**Problem:**
Switch "manning" to "staffing" in the data from the line with "## The AI holograms" to the line with "- date published: 2023-08-01T10:43:17+00:00". Give back only those lines, with everything else left the same.

**Provided records:**
+-------+

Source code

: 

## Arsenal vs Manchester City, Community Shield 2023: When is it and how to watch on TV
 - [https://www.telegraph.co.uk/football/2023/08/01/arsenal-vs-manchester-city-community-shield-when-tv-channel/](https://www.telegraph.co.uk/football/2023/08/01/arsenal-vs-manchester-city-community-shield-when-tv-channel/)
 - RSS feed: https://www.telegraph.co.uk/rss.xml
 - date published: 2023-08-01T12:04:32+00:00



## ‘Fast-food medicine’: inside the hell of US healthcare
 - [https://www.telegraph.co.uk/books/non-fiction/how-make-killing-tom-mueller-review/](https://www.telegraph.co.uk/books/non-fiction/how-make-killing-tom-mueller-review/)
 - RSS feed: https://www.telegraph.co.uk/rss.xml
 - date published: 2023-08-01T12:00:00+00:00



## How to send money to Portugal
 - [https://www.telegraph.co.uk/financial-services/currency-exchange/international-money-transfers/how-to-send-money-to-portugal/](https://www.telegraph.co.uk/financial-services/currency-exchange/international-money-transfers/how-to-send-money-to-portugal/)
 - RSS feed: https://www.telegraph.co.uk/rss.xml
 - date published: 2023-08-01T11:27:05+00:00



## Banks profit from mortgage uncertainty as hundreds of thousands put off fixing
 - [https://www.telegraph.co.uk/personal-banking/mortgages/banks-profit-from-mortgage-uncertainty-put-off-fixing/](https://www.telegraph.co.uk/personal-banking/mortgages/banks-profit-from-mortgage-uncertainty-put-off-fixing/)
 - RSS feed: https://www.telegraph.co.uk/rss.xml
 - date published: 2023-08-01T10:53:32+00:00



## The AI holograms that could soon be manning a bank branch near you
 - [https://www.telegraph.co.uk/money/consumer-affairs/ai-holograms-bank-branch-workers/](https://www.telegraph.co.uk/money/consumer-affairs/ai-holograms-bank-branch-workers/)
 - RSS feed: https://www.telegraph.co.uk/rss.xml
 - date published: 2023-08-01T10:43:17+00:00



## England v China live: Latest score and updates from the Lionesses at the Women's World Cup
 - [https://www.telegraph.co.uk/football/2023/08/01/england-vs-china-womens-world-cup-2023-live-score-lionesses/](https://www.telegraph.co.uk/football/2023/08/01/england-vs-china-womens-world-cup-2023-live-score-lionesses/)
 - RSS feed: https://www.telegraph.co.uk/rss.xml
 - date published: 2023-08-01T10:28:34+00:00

+-------+

**Answer box:**
## The AI holograms that could soon be staffing a bank branch near you
 - [https://www.telegraph.co.uk/money/consumer-affairs/ai-holograms-bank-branch-workers/](https://www.telegraph.co.uk/money/consumer-affairs/ai-holograms-bank-branch-workers/)
 - RSS feed: https://www.telegraph.co.uk/rss.xml
 - date published: 2023-08-01T10:43:17+00:00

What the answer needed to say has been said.